# [What you will do]
Check every line of the material below for the string "index", and return the ones that have it.

# [Entries provided]
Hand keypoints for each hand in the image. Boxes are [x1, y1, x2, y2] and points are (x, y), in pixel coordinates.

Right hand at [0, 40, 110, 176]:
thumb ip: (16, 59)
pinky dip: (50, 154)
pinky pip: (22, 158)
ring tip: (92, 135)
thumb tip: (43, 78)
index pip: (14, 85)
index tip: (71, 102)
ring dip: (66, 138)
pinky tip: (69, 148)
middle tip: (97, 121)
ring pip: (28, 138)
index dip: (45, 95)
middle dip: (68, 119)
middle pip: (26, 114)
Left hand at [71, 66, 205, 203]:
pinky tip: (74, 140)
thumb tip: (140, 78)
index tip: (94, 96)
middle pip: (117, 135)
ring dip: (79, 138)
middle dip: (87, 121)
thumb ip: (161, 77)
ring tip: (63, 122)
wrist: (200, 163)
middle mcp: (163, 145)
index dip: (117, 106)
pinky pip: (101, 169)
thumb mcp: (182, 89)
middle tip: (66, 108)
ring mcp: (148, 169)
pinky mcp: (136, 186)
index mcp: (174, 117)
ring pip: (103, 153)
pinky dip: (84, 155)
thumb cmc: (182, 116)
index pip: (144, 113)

--

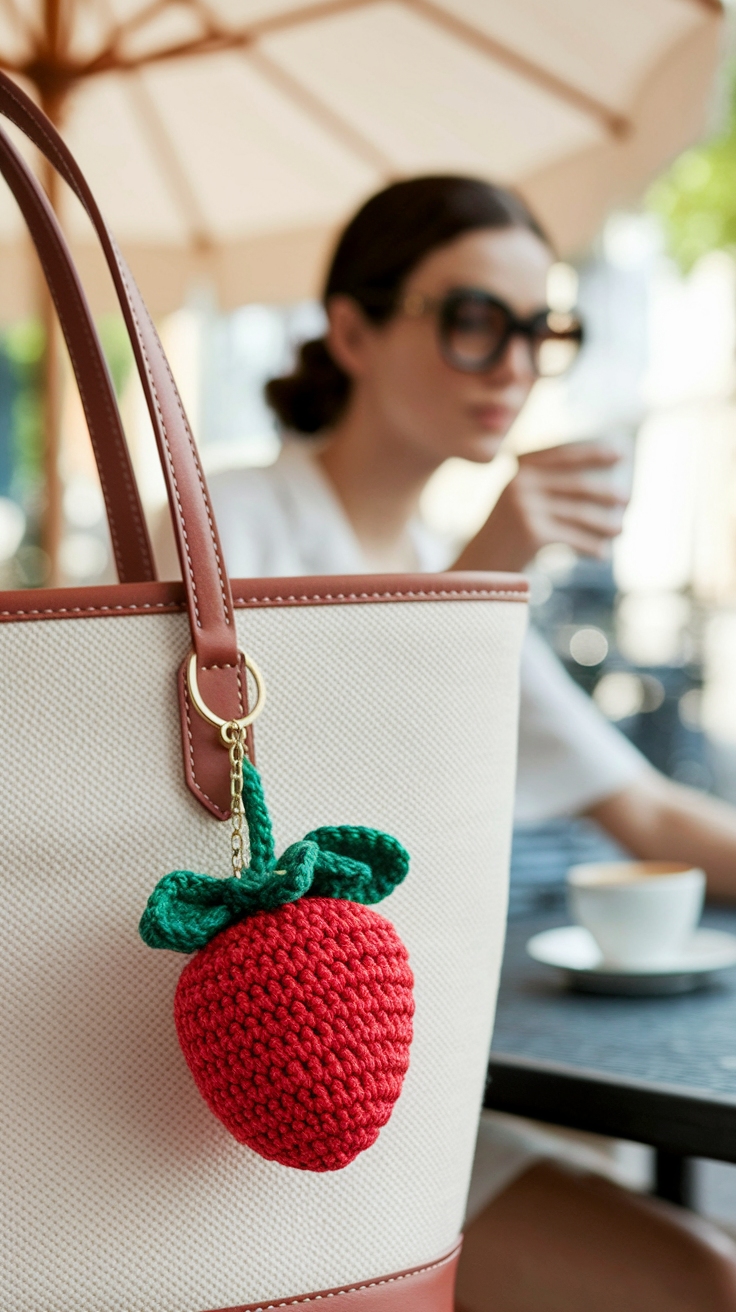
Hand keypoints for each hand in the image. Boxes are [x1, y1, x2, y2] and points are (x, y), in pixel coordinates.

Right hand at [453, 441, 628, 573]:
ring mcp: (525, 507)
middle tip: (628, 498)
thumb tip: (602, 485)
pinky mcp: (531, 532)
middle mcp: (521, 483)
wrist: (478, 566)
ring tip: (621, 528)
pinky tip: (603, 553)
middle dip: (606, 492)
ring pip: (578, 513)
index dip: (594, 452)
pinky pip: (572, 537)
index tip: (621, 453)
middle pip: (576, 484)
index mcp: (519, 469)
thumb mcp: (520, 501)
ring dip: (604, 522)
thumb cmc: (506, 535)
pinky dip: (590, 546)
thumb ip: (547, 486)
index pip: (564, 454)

# [Solution to the exercise]
index pip: (14, 85)
index tip: (71, 102)
index dip: (45, 95)
index tip: (94, 96)
index dip: (117, 106)
index mcp: (174, 117)
index pip: (144, 113)
index dip: (594, 452)
index tip: (621, 453)
index mcp: (519, 469)
index pip: (564, 454)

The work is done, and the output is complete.